Des incertitudes pour la fin de saison
Le circuit de Sepang, situé juste à côté de l’aéroport de la capitale Kuala Lumpur, a accueilli 19 Grands Prix de F1 entre 1999 et 2017 et est donc prêt à recevoir à nouveau la discipline reine du sport automobile. Le tracé est par ailleurs le théâtre d’un Grand Prix de MotoGP depuis 1999 et les autorités locales ont donc l’habitude d’organiser des évènements de grande ampleur, élément rassurant pour les instances.

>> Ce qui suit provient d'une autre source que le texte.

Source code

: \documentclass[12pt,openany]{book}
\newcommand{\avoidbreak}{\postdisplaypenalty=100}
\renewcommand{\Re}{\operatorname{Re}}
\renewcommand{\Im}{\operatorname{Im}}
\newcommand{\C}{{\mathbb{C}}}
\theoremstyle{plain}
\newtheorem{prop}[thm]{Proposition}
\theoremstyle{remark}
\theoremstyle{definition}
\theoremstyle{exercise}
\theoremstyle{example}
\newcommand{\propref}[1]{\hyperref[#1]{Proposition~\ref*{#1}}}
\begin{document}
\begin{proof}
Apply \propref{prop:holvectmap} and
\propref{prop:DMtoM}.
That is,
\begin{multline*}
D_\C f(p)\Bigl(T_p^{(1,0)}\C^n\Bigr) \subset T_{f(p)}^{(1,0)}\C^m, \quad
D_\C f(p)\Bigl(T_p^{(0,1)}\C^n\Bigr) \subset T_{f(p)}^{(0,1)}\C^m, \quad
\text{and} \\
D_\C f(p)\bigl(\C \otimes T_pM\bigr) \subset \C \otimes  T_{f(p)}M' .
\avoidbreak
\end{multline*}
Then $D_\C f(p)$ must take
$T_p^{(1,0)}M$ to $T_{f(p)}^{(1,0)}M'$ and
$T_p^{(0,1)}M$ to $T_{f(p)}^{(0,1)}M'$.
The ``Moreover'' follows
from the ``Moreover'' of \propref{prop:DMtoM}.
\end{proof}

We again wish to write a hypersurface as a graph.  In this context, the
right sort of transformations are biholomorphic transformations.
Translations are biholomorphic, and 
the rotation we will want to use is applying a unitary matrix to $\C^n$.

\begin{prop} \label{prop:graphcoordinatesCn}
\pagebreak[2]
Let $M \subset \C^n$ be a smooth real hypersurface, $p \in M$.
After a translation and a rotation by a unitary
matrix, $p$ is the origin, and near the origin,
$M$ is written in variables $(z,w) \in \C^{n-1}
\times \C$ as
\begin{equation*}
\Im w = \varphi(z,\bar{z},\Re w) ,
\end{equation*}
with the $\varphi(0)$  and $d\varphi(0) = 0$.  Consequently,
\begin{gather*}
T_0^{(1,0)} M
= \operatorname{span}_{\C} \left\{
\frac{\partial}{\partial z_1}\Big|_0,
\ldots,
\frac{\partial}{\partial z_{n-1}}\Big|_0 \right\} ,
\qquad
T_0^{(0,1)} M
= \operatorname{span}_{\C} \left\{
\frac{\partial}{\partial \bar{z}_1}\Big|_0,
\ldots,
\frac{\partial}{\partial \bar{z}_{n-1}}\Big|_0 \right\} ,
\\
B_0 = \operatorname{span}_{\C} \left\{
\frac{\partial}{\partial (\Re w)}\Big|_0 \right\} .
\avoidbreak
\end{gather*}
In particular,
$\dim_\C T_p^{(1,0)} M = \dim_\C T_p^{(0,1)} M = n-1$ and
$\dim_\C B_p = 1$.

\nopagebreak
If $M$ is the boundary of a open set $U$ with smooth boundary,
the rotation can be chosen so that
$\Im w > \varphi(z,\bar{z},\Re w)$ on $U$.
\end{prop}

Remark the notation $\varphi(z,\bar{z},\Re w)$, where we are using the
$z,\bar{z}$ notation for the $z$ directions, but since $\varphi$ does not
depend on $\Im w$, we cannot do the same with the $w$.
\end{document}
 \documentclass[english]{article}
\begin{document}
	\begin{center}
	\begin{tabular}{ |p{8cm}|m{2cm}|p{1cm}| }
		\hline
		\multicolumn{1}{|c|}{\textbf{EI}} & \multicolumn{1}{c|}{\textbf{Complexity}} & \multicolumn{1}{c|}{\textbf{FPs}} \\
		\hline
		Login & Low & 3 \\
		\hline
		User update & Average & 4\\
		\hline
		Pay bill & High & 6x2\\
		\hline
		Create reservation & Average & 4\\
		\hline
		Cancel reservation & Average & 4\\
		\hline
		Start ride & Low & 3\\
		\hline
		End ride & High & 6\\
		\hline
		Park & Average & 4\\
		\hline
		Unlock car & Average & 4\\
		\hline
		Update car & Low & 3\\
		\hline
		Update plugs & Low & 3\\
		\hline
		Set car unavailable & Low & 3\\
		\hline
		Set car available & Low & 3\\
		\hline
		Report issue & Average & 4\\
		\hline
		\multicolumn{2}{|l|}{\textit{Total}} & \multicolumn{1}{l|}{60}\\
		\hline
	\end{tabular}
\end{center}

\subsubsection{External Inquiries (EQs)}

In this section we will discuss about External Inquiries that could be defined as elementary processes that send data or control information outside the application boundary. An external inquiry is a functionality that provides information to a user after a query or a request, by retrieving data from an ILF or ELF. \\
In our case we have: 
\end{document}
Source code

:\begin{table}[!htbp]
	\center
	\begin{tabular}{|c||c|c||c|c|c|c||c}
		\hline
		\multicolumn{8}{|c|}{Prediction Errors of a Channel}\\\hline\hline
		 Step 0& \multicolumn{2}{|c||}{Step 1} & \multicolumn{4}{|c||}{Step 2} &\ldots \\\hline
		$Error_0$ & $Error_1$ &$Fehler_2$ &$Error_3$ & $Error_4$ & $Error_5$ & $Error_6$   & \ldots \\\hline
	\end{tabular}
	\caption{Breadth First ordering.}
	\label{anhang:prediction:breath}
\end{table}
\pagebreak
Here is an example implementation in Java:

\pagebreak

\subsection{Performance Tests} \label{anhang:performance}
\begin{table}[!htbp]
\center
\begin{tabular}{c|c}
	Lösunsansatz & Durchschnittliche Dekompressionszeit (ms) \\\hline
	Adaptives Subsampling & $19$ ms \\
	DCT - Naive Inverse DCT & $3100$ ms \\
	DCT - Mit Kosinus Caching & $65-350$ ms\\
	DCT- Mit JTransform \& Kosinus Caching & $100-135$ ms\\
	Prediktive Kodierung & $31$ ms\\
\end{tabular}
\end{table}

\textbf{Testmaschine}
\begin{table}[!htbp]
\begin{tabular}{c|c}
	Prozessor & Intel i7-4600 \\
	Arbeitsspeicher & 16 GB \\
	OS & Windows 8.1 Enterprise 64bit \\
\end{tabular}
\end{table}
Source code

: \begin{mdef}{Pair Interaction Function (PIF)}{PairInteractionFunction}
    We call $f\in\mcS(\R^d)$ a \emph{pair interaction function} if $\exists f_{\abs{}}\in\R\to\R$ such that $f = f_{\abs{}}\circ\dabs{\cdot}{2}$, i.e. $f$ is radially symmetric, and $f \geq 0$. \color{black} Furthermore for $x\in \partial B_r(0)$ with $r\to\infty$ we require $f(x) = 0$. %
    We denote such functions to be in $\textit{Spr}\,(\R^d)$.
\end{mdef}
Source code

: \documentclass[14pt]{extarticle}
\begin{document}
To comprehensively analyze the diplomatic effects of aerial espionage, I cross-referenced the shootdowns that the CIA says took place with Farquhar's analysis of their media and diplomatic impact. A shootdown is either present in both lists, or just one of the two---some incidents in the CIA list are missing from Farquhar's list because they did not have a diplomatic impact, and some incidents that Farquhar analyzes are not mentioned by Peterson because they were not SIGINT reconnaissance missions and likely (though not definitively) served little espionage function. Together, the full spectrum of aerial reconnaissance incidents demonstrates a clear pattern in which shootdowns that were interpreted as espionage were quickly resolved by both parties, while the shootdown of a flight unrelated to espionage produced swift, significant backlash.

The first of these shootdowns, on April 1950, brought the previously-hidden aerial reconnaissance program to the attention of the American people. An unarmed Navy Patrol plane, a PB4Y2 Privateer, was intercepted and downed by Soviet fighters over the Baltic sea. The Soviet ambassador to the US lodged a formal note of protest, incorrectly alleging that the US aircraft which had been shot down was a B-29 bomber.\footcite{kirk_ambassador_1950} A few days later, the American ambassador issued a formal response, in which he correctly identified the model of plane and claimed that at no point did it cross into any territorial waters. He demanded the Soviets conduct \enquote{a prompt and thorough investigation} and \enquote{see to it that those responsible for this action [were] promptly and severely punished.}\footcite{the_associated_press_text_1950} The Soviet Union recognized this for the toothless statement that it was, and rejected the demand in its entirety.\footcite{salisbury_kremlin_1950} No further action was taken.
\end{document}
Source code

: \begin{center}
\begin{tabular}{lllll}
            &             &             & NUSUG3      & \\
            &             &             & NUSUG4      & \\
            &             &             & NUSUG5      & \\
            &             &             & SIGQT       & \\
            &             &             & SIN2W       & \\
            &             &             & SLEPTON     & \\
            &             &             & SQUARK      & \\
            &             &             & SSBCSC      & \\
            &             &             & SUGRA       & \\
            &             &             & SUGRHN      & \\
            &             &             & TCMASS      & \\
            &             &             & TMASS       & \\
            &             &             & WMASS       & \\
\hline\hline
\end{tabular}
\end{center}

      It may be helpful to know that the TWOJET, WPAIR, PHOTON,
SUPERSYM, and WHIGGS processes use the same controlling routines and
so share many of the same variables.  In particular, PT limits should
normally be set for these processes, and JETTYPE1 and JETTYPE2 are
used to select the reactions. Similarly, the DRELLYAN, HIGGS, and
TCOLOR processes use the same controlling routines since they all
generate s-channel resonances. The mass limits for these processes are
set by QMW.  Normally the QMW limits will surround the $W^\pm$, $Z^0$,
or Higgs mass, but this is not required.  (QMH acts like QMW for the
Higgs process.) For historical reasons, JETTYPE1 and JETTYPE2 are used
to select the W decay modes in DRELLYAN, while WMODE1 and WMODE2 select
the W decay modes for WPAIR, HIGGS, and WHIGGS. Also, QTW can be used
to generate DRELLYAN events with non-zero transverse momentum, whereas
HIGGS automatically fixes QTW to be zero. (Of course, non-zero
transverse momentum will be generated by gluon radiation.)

Cette course devient donc la 23e du calendrier, au lieu de 24 initialement puisque le GP d’Arabie saoudite, prévu en avril à Djeddah, a aussi été annulé et n’a pas été reprogrammé. En revanche, l’incertitude demeure toujours pour la fin de la saison puisque les deux dernières manches sont censées se dérouler au Qatar et à Abu Dhabi (Émirats) les 29 novembre et 6 décembre prochains.
Ces deux rendez-vous ont de fortes chances d’être annulés et plusieurs options sont sur la table pour les remplacer, comme organiser deux Grands Prix de suite à Las Vegas fin novembre, voire disputer une ou deux dernières courses en Europe. Dans ce cas, les circuits d’Imola (Italie) et de Portimão (Portugal) tiendraient la corde, ont indiqué plusieurs sources au sein du paddock. Aucune décision définitive ne devrait toutefois être prise avant fin septembre ou début octobre concernant les deux dernières manches dans le Golfe, les instances préférant attendre de voir comment évolue la situation.